Excerpt provided:

========

Today, Bryan Stow can sue the Los Angeles Dodgers for negligence, claiming the team was partially at fault for private citizens beating him in the stadium parking lot because the team's owners should have hired more security and installed better lighting. In 2005, the family of a toddler paralyzed by a drunk-driving football fan successfully sued Giants Stadium beer vendor Aramark in New Jersey for $135 million.
Critics of the legal status quo claim the pendulum has swung too far and American society has grown too litigious; scalding cups of McDonald's coffee are invariably mentioned. But our over-lawyered, tort-friendly society has kept us safe not only from boiling beverages, but rampaging hooligans, substandard stadiums, and the lethal combination of both. Take solace: Americans are less likely than ever to be incinerated at a ballgame.
Just four days after the bodies dropped through the glass works' roof, the story dropped off newspapers' front pages, never to return. Readers searching for details would be forced to hunt through articles about the Boer War, Boxer Rebellion, and other pressing matters: "Miners Frozen and Eaten By Wolves"; or "Gibson The Child-Slayer Is Captured, And Hundreds of Enraged Kentuckians Will End His Life By Fiendish Torture."

========

Records shown:
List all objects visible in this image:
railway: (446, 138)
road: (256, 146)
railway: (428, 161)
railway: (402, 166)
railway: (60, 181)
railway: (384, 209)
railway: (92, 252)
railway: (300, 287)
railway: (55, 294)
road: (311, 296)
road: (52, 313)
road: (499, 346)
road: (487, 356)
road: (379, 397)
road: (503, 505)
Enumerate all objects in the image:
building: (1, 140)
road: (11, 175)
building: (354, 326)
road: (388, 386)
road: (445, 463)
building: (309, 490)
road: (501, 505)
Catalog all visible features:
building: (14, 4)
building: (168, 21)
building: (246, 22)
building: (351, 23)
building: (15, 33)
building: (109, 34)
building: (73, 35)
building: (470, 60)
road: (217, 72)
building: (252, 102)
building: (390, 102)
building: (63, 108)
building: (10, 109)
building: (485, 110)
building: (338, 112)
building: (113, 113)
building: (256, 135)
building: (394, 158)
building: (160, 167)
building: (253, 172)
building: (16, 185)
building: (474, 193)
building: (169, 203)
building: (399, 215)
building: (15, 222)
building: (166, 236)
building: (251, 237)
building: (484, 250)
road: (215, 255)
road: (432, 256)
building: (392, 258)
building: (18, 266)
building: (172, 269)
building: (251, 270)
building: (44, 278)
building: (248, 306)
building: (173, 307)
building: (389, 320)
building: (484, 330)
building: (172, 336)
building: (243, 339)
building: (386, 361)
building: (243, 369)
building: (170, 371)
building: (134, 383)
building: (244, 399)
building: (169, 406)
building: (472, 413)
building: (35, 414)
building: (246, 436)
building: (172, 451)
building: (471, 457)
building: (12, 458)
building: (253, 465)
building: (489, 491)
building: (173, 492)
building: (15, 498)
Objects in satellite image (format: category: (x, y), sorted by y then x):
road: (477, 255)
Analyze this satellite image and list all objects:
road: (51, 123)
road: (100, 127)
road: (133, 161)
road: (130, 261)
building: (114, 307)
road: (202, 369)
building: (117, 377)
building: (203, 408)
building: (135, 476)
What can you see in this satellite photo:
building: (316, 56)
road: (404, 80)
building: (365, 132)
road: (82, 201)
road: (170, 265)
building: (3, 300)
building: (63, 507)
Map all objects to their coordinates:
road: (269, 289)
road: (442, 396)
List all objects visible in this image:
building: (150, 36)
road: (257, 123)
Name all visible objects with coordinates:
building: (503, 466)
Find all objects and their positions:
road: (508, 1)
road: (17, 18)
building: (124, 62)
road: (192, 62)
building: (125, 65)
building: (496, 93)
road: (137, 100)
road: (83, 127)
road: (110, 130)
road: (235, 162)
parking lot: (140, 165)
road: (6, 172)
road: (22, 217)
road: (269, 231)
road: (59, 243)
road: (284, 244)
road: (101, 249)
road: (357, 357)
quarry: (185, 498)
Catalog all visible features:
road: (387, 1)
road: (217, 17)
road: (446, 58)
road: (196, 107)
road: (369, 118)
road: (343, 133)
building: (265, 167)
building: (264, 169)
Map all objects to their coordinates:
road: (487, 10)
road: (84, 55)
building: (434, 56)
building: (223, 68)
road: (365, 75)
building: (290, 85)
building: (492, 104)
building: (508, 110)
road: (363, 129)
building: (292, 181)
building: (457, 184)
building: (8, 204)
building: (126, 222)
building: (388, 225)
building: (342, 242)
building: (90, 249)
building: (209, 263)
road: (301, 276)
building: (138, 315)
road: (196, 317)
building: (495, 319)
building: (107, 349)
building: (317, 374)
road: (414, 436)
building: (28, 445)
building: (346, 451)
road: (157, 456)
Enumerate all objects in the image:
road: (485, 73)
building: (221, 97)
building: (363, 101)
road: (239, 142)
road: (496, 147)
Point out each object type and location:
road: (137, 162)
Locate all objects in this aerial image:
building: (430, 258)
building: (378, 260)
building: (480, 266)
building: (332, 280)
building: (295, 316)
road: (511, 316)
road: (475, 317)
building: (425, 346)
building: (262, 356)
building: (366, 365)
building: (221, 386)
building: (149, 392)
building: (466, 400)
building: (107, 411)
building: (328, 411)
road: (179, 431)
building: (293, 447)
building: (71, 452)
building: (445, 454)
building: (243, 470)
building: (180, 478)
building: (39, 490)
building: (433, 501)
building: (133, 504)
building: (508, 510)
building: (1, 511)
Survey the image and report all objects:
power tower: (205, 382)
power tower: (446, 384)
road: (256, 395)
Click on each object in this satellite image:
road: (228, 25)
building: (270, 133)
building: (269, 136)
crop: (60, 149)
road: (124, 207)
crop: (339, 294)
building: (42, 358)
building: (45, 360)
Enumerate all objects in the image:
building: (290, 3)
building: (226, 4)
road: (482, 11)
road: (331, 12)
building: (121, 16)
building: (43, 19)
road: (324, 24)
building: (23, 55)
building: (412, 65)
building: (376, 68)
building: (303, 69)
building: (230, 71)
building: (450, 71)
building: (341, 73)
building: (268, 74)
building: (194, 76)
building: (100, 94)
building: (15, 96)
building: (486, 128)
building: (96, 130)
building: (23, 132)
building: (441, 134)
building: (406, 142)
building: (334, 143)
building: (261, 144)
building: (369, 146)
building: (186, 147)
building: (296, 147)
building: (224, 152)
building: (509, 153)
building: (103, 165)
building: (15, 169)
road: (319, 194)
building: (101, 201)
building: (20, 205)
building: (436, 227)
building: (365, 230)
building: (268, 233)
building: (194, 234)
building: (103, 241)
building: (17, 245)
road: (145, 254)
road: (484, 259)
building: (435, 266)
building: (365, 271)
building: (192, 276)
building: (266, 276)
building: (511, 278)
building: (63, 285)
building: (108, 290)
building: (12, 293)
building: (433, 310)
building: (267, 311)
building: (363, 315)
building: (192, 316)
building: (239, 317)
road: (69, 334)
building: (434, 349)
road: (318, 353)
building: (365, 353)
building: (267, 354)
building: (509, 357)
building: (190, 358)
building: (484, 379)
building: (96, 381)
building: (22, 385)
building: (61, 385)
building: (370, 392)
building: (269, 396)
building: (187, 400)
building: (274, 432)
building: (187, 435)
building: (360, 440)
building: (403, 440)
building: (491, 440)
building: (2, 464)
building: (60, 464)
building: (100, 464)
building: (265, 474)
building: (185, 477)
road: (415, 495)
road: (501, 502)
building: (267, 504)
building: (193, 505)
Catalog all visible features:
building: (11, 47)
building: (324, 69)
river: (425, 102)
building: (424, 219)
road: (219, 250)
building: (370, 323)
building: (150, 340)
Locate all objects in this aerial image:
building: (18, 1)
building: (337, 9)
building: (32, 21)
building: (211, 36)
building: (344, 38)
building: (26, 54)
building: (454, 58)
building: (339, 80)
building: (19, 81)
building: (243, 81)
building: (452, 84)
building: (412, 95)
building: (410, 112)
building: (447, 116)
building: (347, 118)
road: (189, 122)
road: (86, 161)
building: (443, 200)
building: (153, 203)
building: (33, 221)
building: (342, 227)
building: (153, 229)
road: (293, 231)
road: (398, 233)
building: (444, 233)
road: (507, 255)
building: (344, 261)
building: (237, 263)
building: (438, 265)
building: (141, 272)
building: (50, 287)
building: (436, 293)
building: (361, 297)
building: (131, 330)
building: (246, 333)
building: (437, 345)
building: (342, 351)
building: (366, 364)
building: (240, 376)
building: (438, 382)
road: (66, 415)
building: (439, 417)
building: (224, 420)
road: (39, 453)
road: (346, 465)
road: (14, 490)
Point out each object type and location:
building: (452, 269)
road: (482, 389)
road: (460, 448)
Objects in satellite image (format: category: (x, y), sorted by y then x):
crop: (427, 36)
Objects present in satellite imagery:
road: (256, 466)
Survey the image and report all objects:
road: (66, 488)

========

Challenge: Write the next part of the excerpt on stadium safety and lawsuits, starting after its final sentence. The listing has no connection to the excerpt on stadium safety and lawsuits.

Result below:
Denizens of today's 140-character San Francisco may think of the city of yesteryear as a quaint place moving at a more leisurely pace. But that wasn't so. In less time than it would now take to convert a grass field to Astroturf, Recreation Park was transformed into a steel yard. It struck reporters of the day as hardly surprising that, after the last smoldering bodies were carted out of the glass works, Jocz and Jeter actually went back to work. Factory employees were patching the roof before the end of November; workers were subsequently "spinning glass among the blood stains" — which today might be considered a slipping hazard.
"Newspapers had a way of dropping major stories very quickly," affirms W. Joseph Campbell, a journalistic historian at American University. "The attention span seemed to be pretty thin."
Still, the papers of the day seemed to think San Franciscans would long remember the Thanksgiving Day Disaster, even if they stopped writing about it. "Hector McNeil is dead," noted a San Francisco Call story, "but his memory will live as the first to be buried of the victims of San Francisco's most dire calamity." There was no way to know, however, that in a few decades McNeil and everyone else buried at the Laurel Hill Cemetery would be exhumed and trucked to Colma. There was certainly no way to know the great quake of '06 would soon bring death and destruction to San Francisco on a level that made the Thanksgiving Day Disaster resemble a child's experiment.
Like the rest of the city, the glass works collapsed in the quake and was rebuilt. It burned in 1911 and one last time in 1920 — a fire inflicting $1 million worth of damage on a structure only insured for half that.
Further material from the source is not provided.